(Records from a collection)
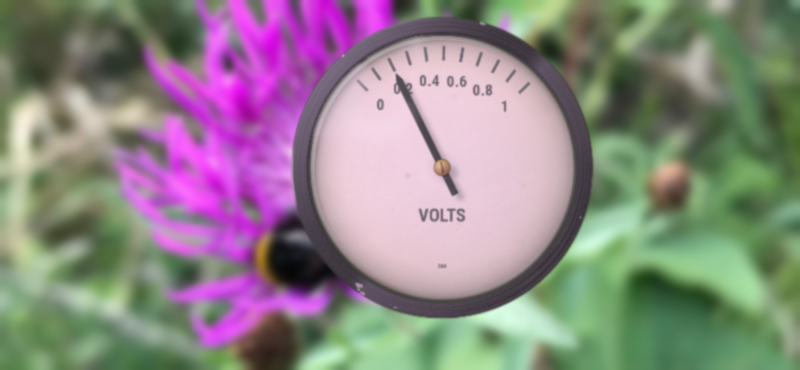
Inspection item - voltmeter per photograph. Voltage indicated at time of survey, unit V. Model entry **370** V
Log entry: **0.2** V
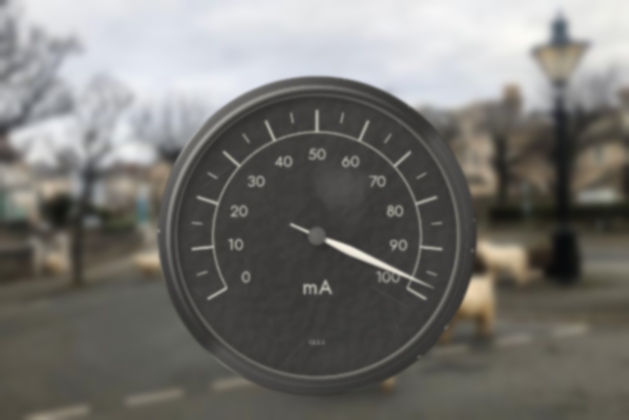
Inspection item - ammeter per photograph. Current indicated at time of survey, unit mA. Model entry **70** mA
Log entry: **97.5** mA
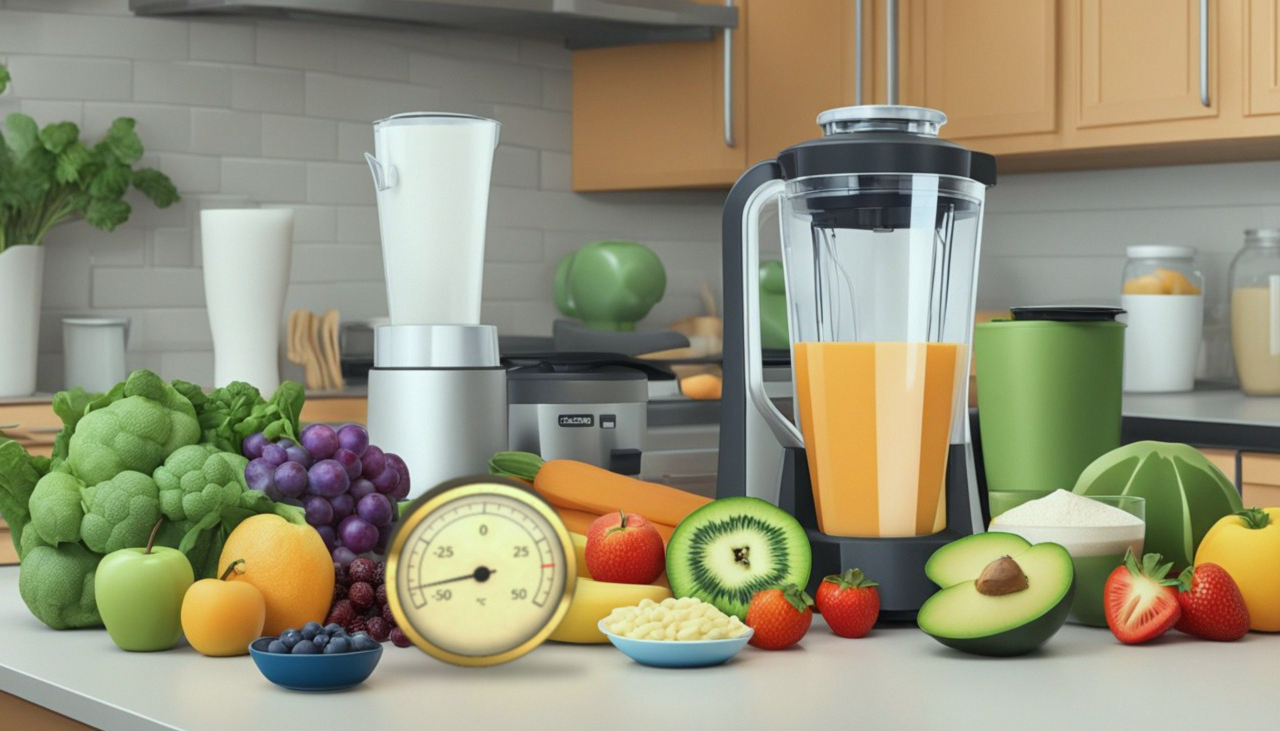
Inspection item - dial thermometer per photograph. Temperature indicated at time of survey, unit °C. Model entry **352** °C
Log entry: **-42.5** °C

§ EXERCISE AIM: Reproduce the listing above word for word, leaving out the pictures.

§ RESPONSE TO THE EXERCISE:
Inspection item - voltmeter per photograph. Voltage indicated at time of survey, unit V. Model entry **370** V
Log entry: **0.2** V
Inspection item - ammeter per photograph. Current indicated at time of survey, unit mA. Model entry **70** mA
Log entry: **97.5** mA
Inspection item - dial thermometer per photograph. Temperature indicated at time of survey, unit °C. Model entry **352** °C
Log entry: **-42.5** °C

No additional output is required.